Manheim Auction Services, one of the largest remarketing companies also saw a challenging year as Matthew Davock, director of commercial vehicles explained: “Overall, in 2024 the used van industry witnessed many obstacles and one of them was the realignment of used van/LCV values. On average, according to Manheim Auction data, van values declined by 9.2% or £809 during the calendar year, with some market segments seeing much heavier reductions as overall used values rebalanced from the dizzy heights gained during the pandemic boom period for used van values.”
But, as others have cited, the end of the year saw a welcome uptick in performance, as Davock highlights: “In the closing quarter to 2024 Manheim recorded its strongest average selling prices for a five-month period and the year finished extremely strongly with average selling prices showing a positive uplift of +£288 versus Q2 2024 averages. This was certainly a positive end to the year for the used market industry and Manheim expects this to follow suit into the first quarter of 2025.”

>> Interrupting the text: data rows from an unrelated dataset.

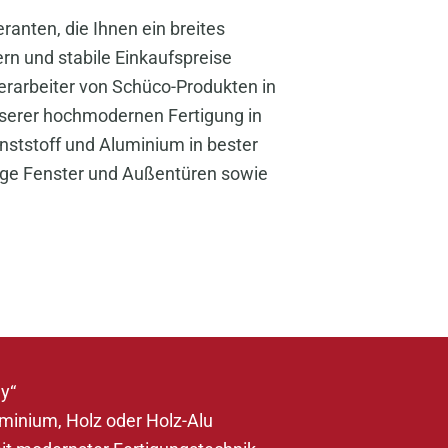
anten, die Ihnen ein breites
fern und stabile Einkaufspreise
Verarbeiter von Schüco-Produkten in
nserer hochmodernen Fertigung in
ststoff und Aluminium in bester
sige Fenster und Außentüren sowie
y“
uminium, Holz oder Holz-Alu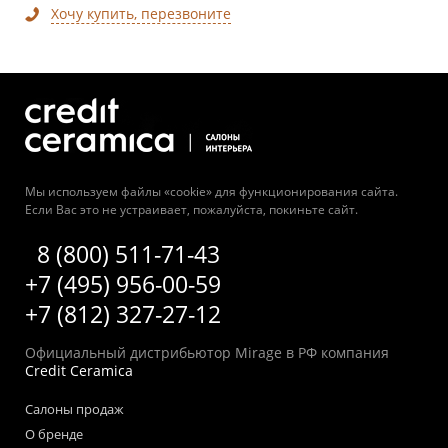
Хочу купить, перезвоните
Мы используем файлы «cookie» для функционирования сайта.
Если Вас это не устраивает, пожалуйста, покиньте сайт.
8 (800) 511-71-43
+7 (495) 956-00-59
+7 (812) 327-27-12
Официальный дистрибьютор Mirage в РФ компания
Credit Ceramica
Салоны продаж
О бренде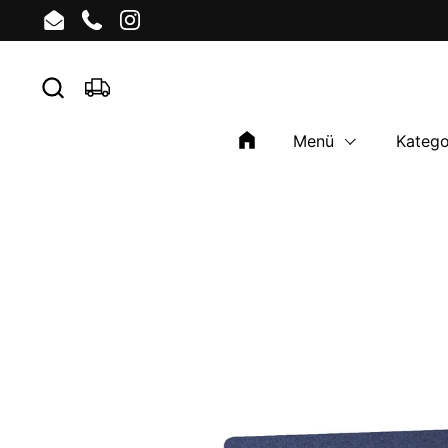
Zum Inhalt springen
Email
Phone
Instagram
Menü
Katego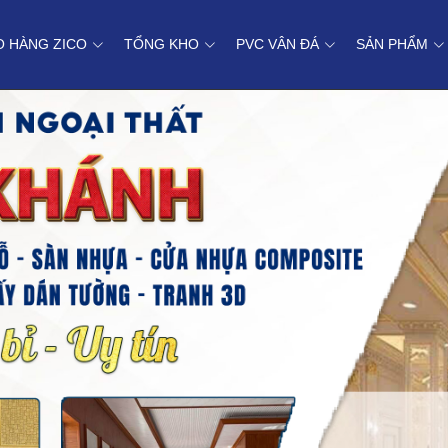
O HÀNG ZICO
TỔNG KHO
PVC VÂN ĐÁ
SẢN PHẨM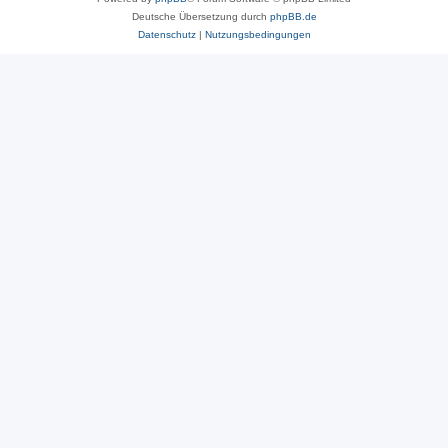
Deutsche Übersetzung durch
phpBB.de
Datenschutz
|
Nutzungsbedingungen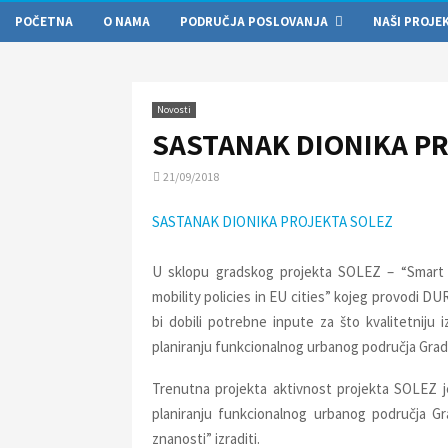
POČETNA
O NAMA
PODRUČJA POSLOVANJA
NAŠI PROJE
Novosti
SASTANAK DIONIKA P
21/09/2018
SASTANAK DIONIKA PROJEKTA SOLEZ
U sklopu gradskog projekta SOLEZ – “Smart
mobility policies in EU cities” kojeg provodi DU
bi dobili potrebne inpute za što kvalitetniju
planiranju funkcionalnog urbanog područja Grad
Trenutna projekta aktivnost projekta SOLEZ je
planiranju funkcionalnog urbanog područja G
znanosti” izraditi.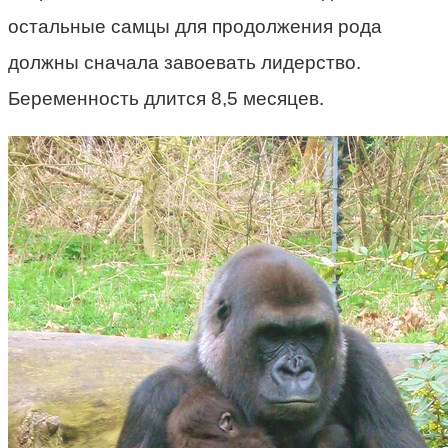
остальные самцы для продолжения рода
должны сначала завоевать лидерство.
Беременность длится 8,5 месяцев.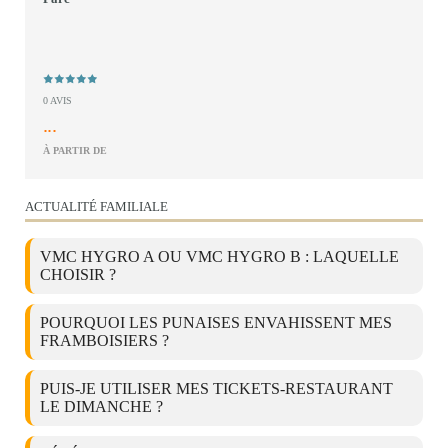
0 AVIS
...
À PARTIR DE
ACTUALITÉ FAMILIALE
VMC HYGRO A OU VMC HYGRO B : LAQUELLE
CHOISIR ?
POURQUOI LES PUNAISES ENVAHISSENT MES
FRAMBOISIERS ?
PUIS-JE UTILISER MES TICKETS-RESTAURANT
LE DIMANCHE ?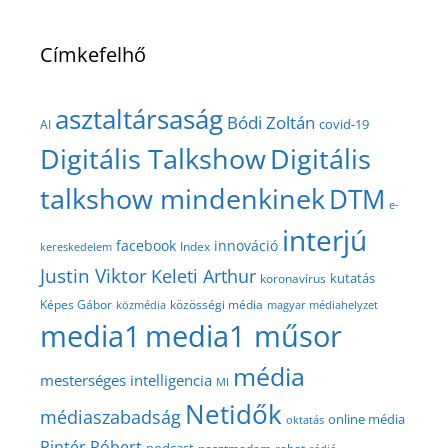
Címkefelhő
asztaltársaság
Bódi Zoltán
covid-19
AI
Digitális Talkshow
Digitális
talkshow mindenkinek
DTM
e-
interjú
facebook
innováció
Index
kereskedelem
Justin Viktor
Keleti Arthur
kutatás
koronavírus
közösségi média
Képes Gábor
közmédia
magyar médiahelyzet
media1
media1 műsor
média
mesterséges intelligencia
MI
Netidők
médiaszabadság
online média
oktatás
Pintér Róbert
podcast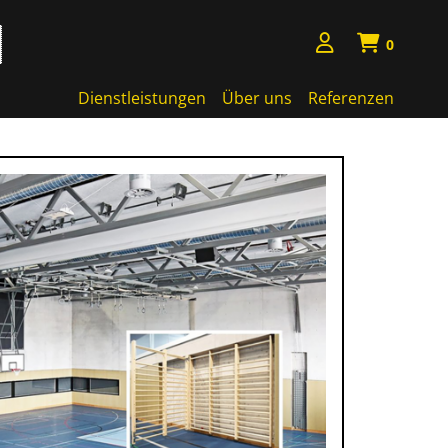
0
Dienstleistungen
Über uns
Referenzen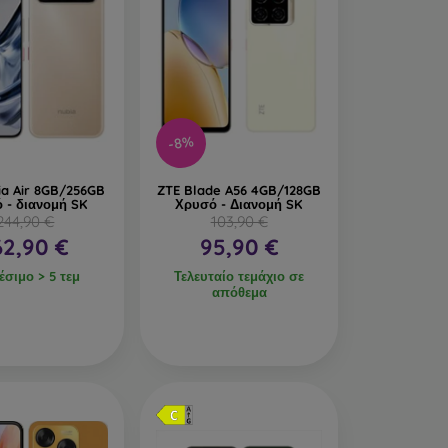
-8%
ia Air 8GB/256GB
ZTE Blade A56 4GB/128GB
 - διανομή SK
Χρυσό - Διανομή SK
244,90 €
103,90 €
62,90 €
95,90 €
έσιμο > 5 τεμ
Τελευταίο τεμάχιο σε
απόθεμα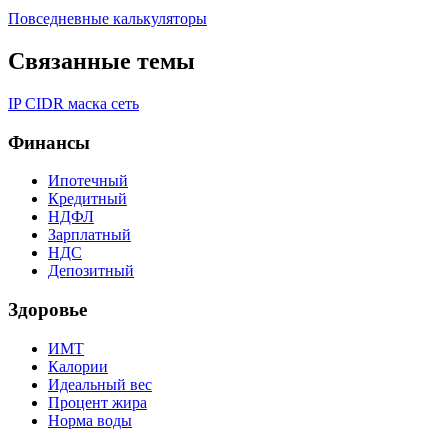
Повседневные калькуляторы
Связанные темы
IP
CIDR
маска
сеть
Финансы
Ипотечный
Кредитный
НДФЛ
Зарплатный
НДС
Депозитный
Здоровье
ИМТ
Калории
Идеальный вес
Процент жира
Норма воды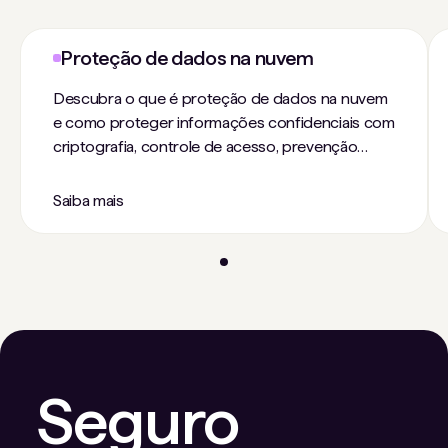
Proteção de dados na nuvem
Descubra o que é proteção de dados na nuvem
e como proteger informações confidenciais com
criptografia, controle de acesso, prevenção
contra perda de dados, backup, DSPM e
recuperação.
Saiba mais
Seguro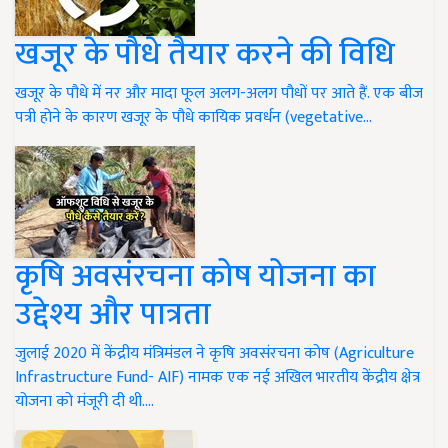
खजूर के पौधे तैयार करने की विधि
खजूर के पौधे में नर और मादा फूल अलग-अलग पौधों पर आते हैं. एक बीज
पत्री होने के कारण खजूर के पौधे कायिक प्रवर्धन (vegetative…
कृषि अवसंरचना कोष योजना का
उद्देश्य और पात्रता
जुलाई 2020 में केंद्रीय मंत्रिमंडल ने कृषि अवसंरचना कोष (Agriculture
Infrastructure Fund- AIF) नामक एक नई अखिल भारतीय केंद्रीय क्षेत्र
योजना को मंजूरी दी थी.…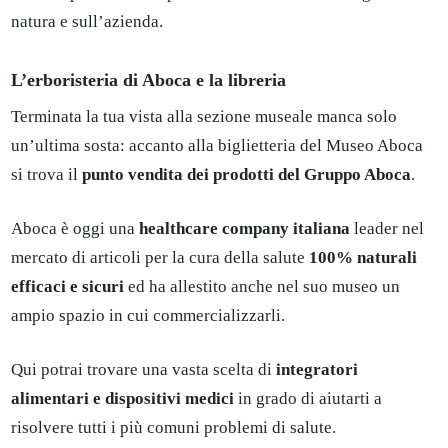
natura e sull’azienda.
L’erboristeria di Aboca e la libreria
Terminata la tua vista alla sezione museale manca solo
un’ultima sosta: accanto alla biglietteria del Museo Aboca
si trova il
punto vendita dei prodotti del Gruppo Aboca
.
Aboca è oggi una
healthcare company italiana
leader nel
mercato di articoli per la cura della salute
100% naturali
efficaci e sicuri
ed ha allestito anche nel suo museo un
ampio spazio in cui commercializzarli.
Qui potrai trovare una vasta scelta di
integratori
alimentari e dispositivi medici
in grado di aiutarti a
risolvere tutti i più comuni problemi di salute.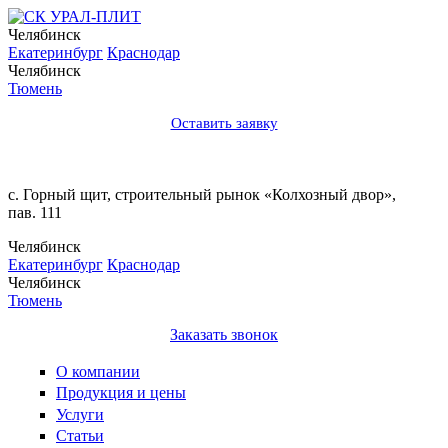
Челябинск
Екатеринбург
Краснодар
Челябинск
Тюмень
Оставить заявку
с. Горный щит, cтроительный рынок «Колхозный двор»,
пав. 111
Челябинск
Екатеринбург
Краснодар
Челябинск
Тюмень
Заказать звонок
О компании
Продукция и цены
Услуги
Статьи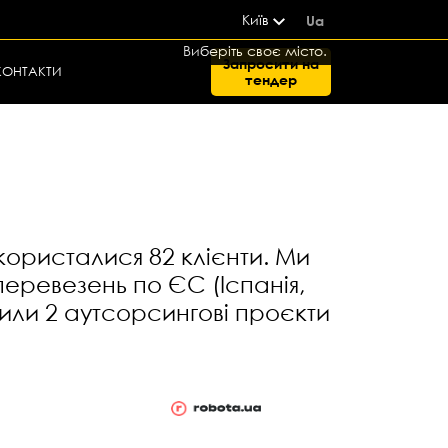
Київ
Ua
Виберіть своє місто.
Запросити на
КОНТАКТИ
тендер
користалися 82 клієнти. Ми
перевезень по ЄС (Іспанія,
стили 2 аутсорсингові проєкти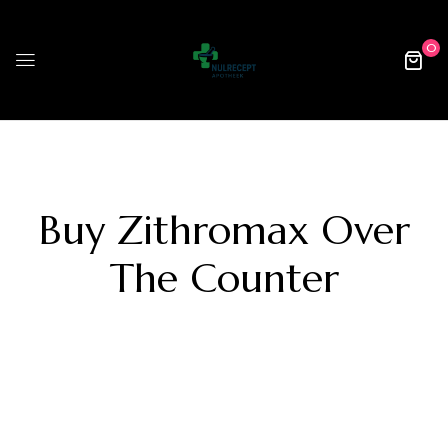
0
Buy Zithromax Over
The Counter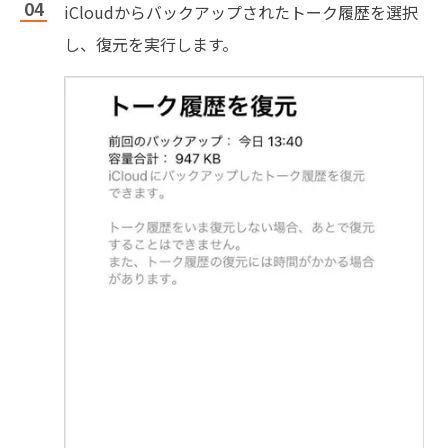
iCloudからバックアップされたトーク履歴を選択
し、復元を実行します。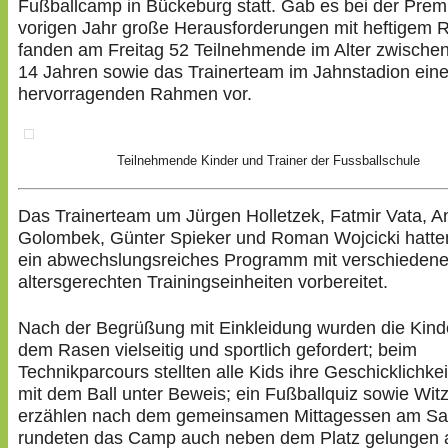
Fußballcamp in Bückeburg statt. Gab es bei der Prem
vorigen Jahr große Herausforderungen mit heftigem 
fanden am Freitag 52 Teilnehmende im Alter zwische
14 Jahren sowie das Trainerteam im Jahnstadion ein
hervorragenden Rahmen vor.
Teilnehmende Kinder und Trainer der Fussballschule
Das Trainerteam um Jürgen Holletzek, Fatmir Vata, A
Golombek, Günter Spieker und Roman Wojcicki hatte
ein abwechslungsreiches Programm mit verschieden
altersgerechten Trainingseinheiten vorbereitet.
Nach der Begrüßung mit Einkleidung wurden die Kind
dem Rasen vielseitig und sportlich gefordert; beim
Technikparcours stellten alle Kids ihre Geschicklichke
mit dem Ball unter Beweis; ein Fußballquiz sowie Wit
erzählen nach dem gemeinsamen Mittagessen am S
rundeten das Camp auch neben dem Platz gelungen 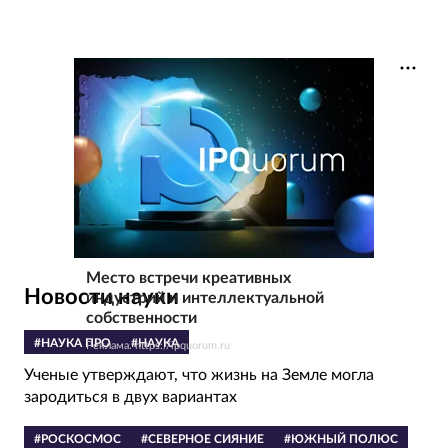
Место встречи креативных
Новости науки
индустрий и интеллектуальной
собственности
#НАУКА ПРО
#НАУКА
Реклама. https://ipquorum.ru
Ученые утверждают, что жизнь на Земле могла
зародиться в двух вариантах
#РОСКОСМОС
#СЕВЕРНОЕ СИЯНИЕ
#ЮЖНЫЙ ПОЛЮС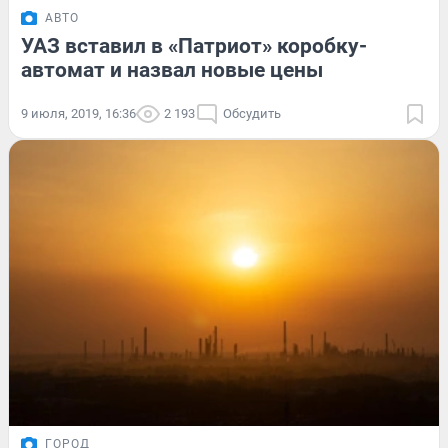
АВТО
УАЗ вставил в «Патриот» коробку-
автомат и назвал новые цены
9 июля, 2019, 16:36
2 193
Обсудить
ГОРОД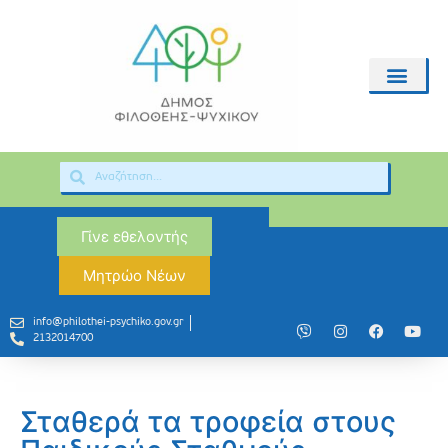
Γίνε εθελοντής
Μητρώο Νέων
info@philothei-psychiko.gov.gr
2132014700
Σταθερά τα τροφεία στους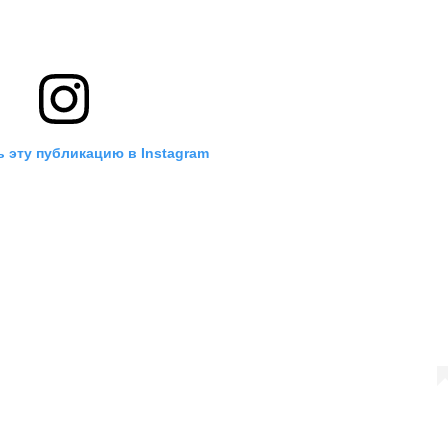
 эту публикацию в Instagram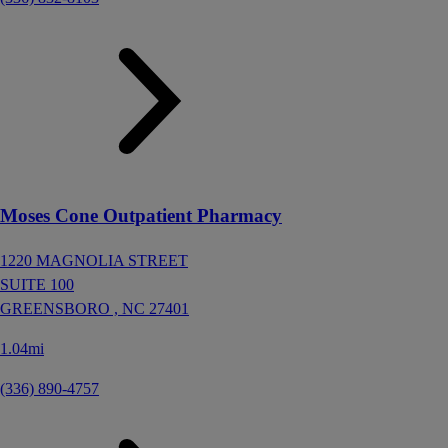
Moses Cone Outpatient Pharmacy
1220 MAGNOLIA STREET
SUITE 100
GREENSBORO ,
NC
27401
1.04mi
(336) 890-4757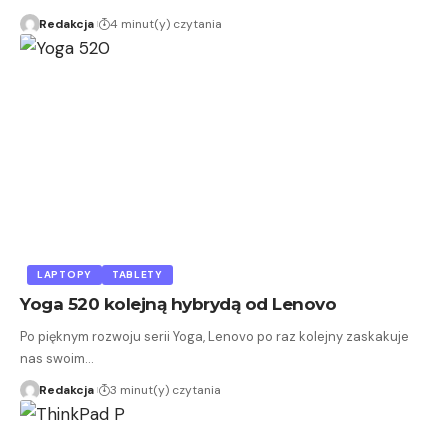
Redakcja
4 minut(y) czytania
LAPTOPY
TABLETY
Yoga 520 kolejną hybrydą od Lenovo
Po pięknym rozwoju serii Yoga, Lenovo po raz kolejny zaskakuje
nas swoim…
Redakcja
3 minut(y) czytania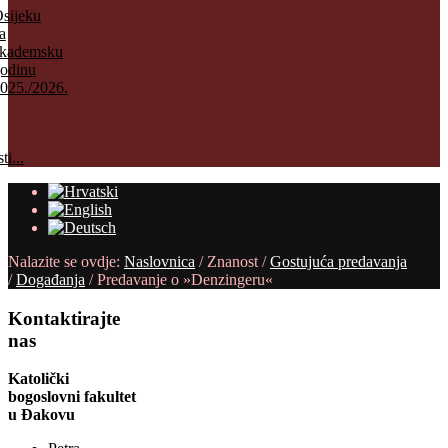
sijeku
a
kademsku
odinu
025./2026.
ti...
Nalazite se ovdje:
Naslovnica
/
Znanost
/
Gostujuća predavanja
/
Događanja
/
Predavanje o »Denzingeru«
Kontaktirajte
nas
Katolički
bogoslovni fakultet
u Đakovu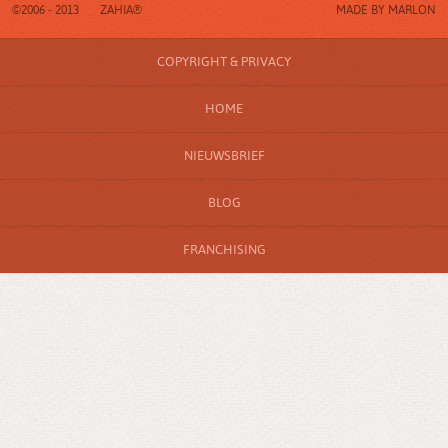
©2006 - 2013
ZAHIA®
MADE BY
MARLON
COPYRIGHT & PRIVACY
HOME
NIEUWSBRIEF
BLOG
FRANCHISING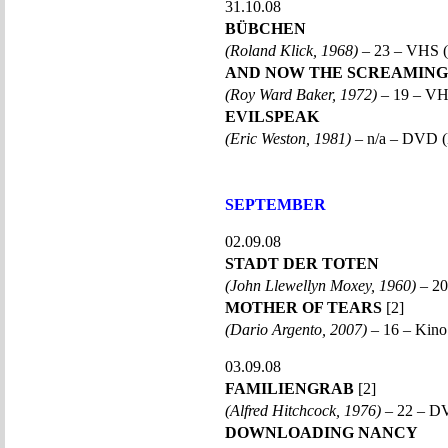
31.10.08
BÜBCHEN
(Roland Klick, 1968)
– 23 – VHS (
AND NOW THE SCREAMING
(Roy Ward Baker, 1972)
– 19 – VH
EVILSPEAK
(Eric Weston, 1981)
– n/a – DVD (
SEPTEMBER
02.09.08
STADT DER TOTEN
(John Llewellyn Moxey, 1960)
– 20
MOTHER OF TEARS
[2]
(Dario Argento, 2007)
– 16 – Kin
03.09.08
FAMILIENGRAB
[2]
(Alfred Hitchcock, 1976)
– 22 – D
DOWNLOADING NANCY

Closest to the retail van customer has to be the dealer who will be the first to see changing patterns in buyer behaviour. “2024 hasn’t really seen much in terms of groundbreaking shifts in trends,” observed Richard James, head of used commercial vehicles at Pentagon Motor Group. Citing how critical provenance is for a retailer, he added, “Time pressures regarding stock turn mean we are all on the lookout for clean vans with two keys and documented history that can pretty much go straight onto the pitch. There seems to be more and more vans coming into the market with a less than stellar service record and to me the penalties for not servicing vans on contract simply must not be high enough (or properly enforced) to be in end users’ minds given the amount we are offered that have never even looked at a spanner.”
Looking ahead
The outlook for 2025? Our contributors were asked their opinion on what the next 12 months might bring. Glass’s Picton said: “Demand for used LCVs to remain strong certainly for the first half of 2025. With fewer numbers of new registrations in 2022, expectations are that there will be lower volumes of three year old stock back to the used market during the second half of 2025/first half of 2026.” This was echoed by cap-hpi’s Hanlon, who said: “We expect that volume is likely to remain reasonably high throughout the first quarter of 2025 but could then be impacted by undersupply, as 2022 saw 73,241 fewer registrations than 2021.”
The VRA’s Nothard sees a mixed outlook: “Further falls in 2025 are possible, especially bearing in mind that there is a lot of tired, older stock around that has limited appeal to used buyers, but they probably won’t be dramatic. Overall, we expect the market to stay reasonably strong in the new year.”
G3’s Magee sees some volatility within product sectors on the horizon. “Through 2025, we will see a more seasonal year ahead, I can’t see a huge plunge in prices at any point on a whole, I’m sure there will be a captive of models that will see the values have to take some radical adjustment, mainly in the 4×4 double cab markets as we get closer to April.” Predicting a tough year ahead, Pentagon’s James concluded: “2025 looks like a year to batten down the hatches and deal hard with interest rates remaining high and supply being far less of an issue, which without doubt had a real influence on the majority of 2024’s used activity.”